_Directions for this task_
Beginning with the first line below, retype exactly each line through the one containing "List each element's". Leave out all pictures.

_Available data_
★ ★ ★ ★

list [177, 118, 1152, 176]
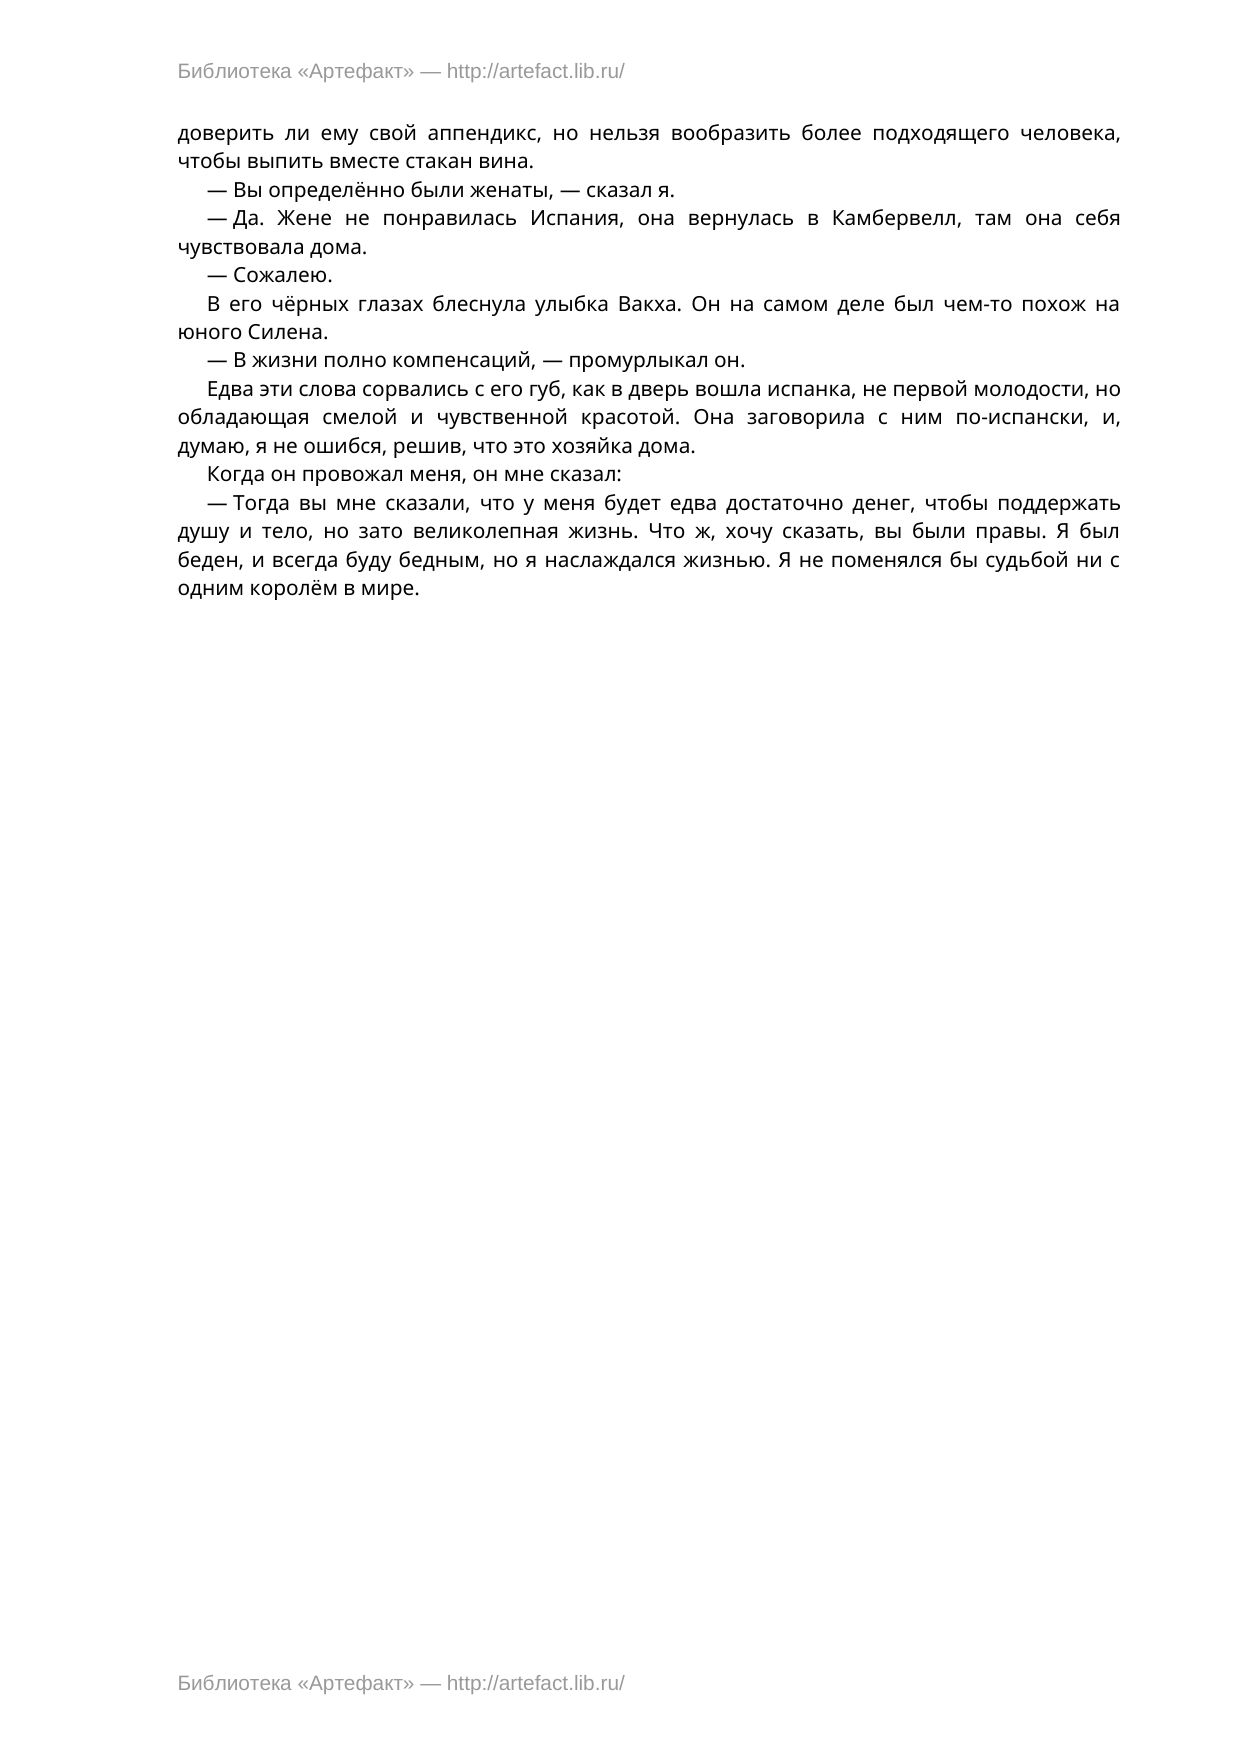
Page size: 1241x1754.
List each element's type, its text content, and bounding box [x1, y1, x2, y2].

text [177, 118, 1122, 175]
text В его чёрных глазах блеснула улыбка Вакха. Он на самом деле был чем-то похож на юного Силена. [177, 289, 1122, 346]
text Когда он провожал меня, он мне сказал: [177, 459, 1122, 488]
text — В жизни полно компенсаций, — промурлыкал он. [177, 346, 1122, 374]
text — Да. Жене не понравилась Испания, она вернулась в Камбервелл, там она себя чувствовала дома. [177, 203, 1122, 260]
text — Вы определённо были женаты, — сказал я. [177, 175, 1122, 203]
text — Тогда вы мне сказали, что у меня будет едва достаточно денег, чтобы поддержать душу и тело, но зато великолепная жизнь. Что ж, хочу сказать, вы были правы. Я был беден, и всегда буду бедным, но я наслаждался жизнью. Я не поменялся бы судьбой ни с одним королём в мире. [177, 488, 1122, 602]
text Едва эти слова сорвались с его губ, как в дверь вошла испанка, не первой молодости, но обладающая смелой и чувственной красотой. Она заговорила с ним по-испански, и, думаю, я не ошибся, решив, что это хозяйка дома. [177, 374, 1122, 459]
text — Сожалею. [177, 260, 1122, 289]
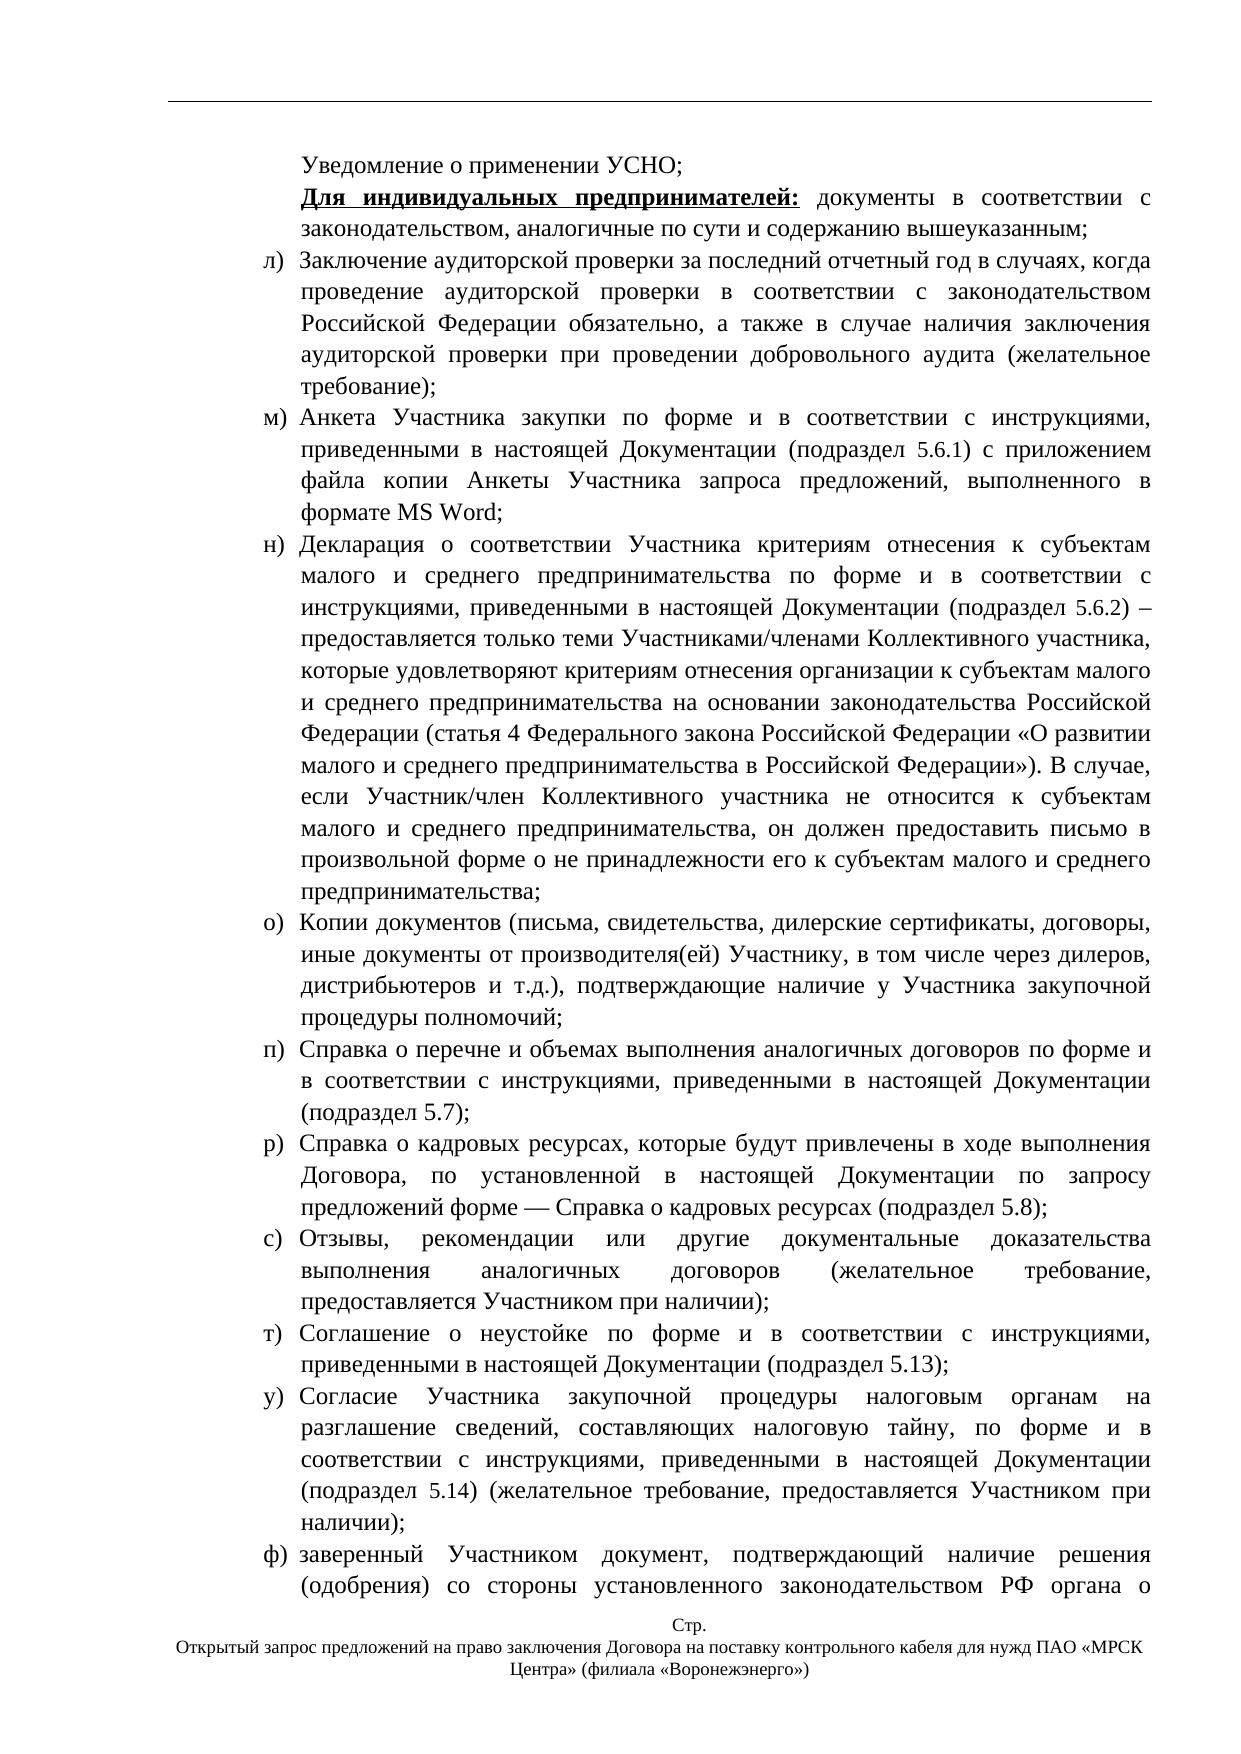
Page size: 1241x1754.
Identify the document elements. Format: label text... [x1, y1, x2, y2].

★ ★ ★ ★

_Your solution_
list [177, 118, 1152, 176]
Page size: 1241x1754.
List each element's type, its text content, and bounding box [x1, y1, x2, y2].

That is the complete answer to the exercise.